As bushfires rage across the Tasman, New Zealand fire scientist Grant Pearce sees more than just the damage they are doing.
The Ashburton College alumnus researches the factors leading up to such blazes, as well as the dynamics caused by them once they are under way.
Based in Christchurch as a member of Scion’s rural fire research group, Pearce was the go-to expert this week for the Science Media Centre.
Pearce may well be a scientist, but he is more likely to be donning a jacket with reflectors than a white coat.
In fact, he gets paid to do what would be an arsonist’s dream, that is light fires and then watch them burn.
He told the Guardian these fire experiments occur on small blocks of land, after gaining permission from the owner, for example a farmer who wants to burn off an area.
He is also involved in training and teaching firefighters about fire behaviour, and has been to Australia and North America to support fire operations and fire experiments.
He said he had never quite known what sort of career he might get into after studying environmental science at university, but had never dreamed of going into fire research.
After growing up in Ashburton and leaving Ashburton College in 1984, Pearce attended the University of Otago, completing a Master of Science degree in Physical Geography.
It had turned out to be not only an exciting career choice, but a rewarding one as well.
“It’s rewarding in terms of contributing to public safety and protecting firefighters,” he said.
His most recent brief has been using his experience and knowledge to take a look into the menacing heart of the Australian fires.
For the Science Media Centre gathering expert information for distribution to journalists, he said the fires across the Tasman were spreading erratically and rapidly, their intensity producing towering pyrocumulus smoke columns which extended many kilometres into the atmosphere.
“The fires interact with the upper atmosphere, creating their own weather and often over-riding the other factors of terrain and surface winds that would normally drive the behaviour of smaller fires.
Rising rapidly due to high-intensity burning, these convection columns can even form thunderstorms, producing lighting which can start more fires,” he said.
Suppression of such fires was difficult if not impossible, and it was often too unsafe to put firefighters on the ground ahead of them.

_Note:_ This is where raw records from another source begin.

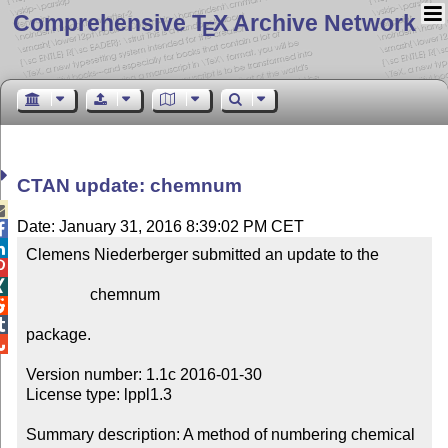
Comprehensive T
X Archive Network
E
CTAN update: chemnum

Date: January 31, 2016 8:39:02 PM CET


Clemens Niederberger submitted an update to the



                chemnum



package.


Version number: 1.1c 2016-01-30

License type: lppl1.3

Summary description: A method of numbering chemical 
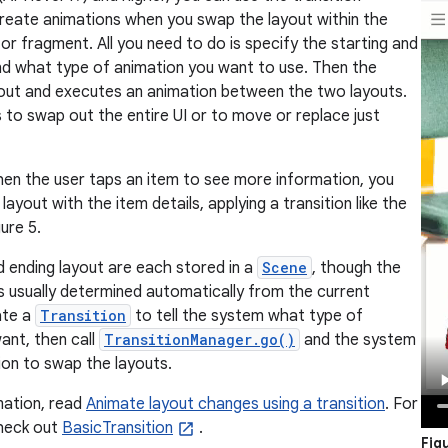
reate animations when you swap the layout within the
 or fragment. All you need to do is specify the starting and
nd what type of animation you want to use. Then the
out and executes an animation between the two layouts.
s to swap out the entire UI or to move or replace just
en the user taps an item to see more information, you
layout with the item details, applying a transition like the
ure 5.
d ending layout are each stored in a
Scene
, though the
is usually determined automatically from the current
ate a
Transition
to tell the system what type of
ant, then call
TransitionManager.go()
and the system
ion to swap the layouts.
mation, read
Animate layout changes using a transition
. For
heck out
BasicTransition
.
Fig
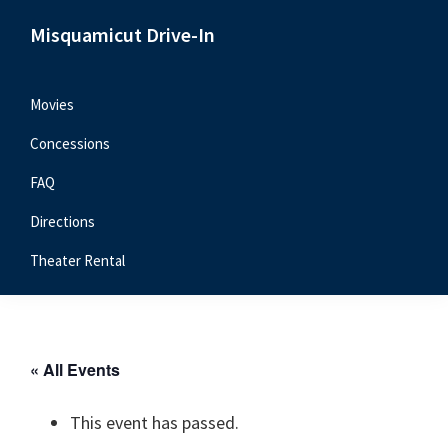
Skip
Skip
Skip
Misquamicut Drive-In
to
to
to
Misquamicut,
primary
main
primary
RI
navigation
content
sidebar
Movies
Concessions
FAQ
Directions
Theater Rental
« All Events
This event has passed.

Any water, made scarce by drought, was quickly evaporated by the intense heat before it could wet the vegetation, even in in the case of large water-bombers dropping tens of thousands of litres at a time.
The fires were not a good sign for New Zealand in the face of climate change.
Research had shown that fire risk in New Zealand would likely increase, with more severe-fire-weather days in many parts of the country, as well as fire seasons starting earlier and lasting longer.
“This means the potential for not only more fires, but more larger fires exhibiting the sorts of extreme fire behaviour seen in Australia and California, and locally in the 2019 Nelson/Tasman and 2017 Port Hills wildfires,” Pearce said.
“We are already seeing an increasing trend in New Zealand in human impacts from wildfires, especially in the rural-urban interface where urban development meets rural vegetation fuels, with more homes being destroyed or damaged, and greater numbers of people being evacuated.”
While not having as severe a climate or as much expansive bush areas as Australia and America, New Zealand still had a wildfire problem in many areas, such as Marlborough and the east coast of both islands.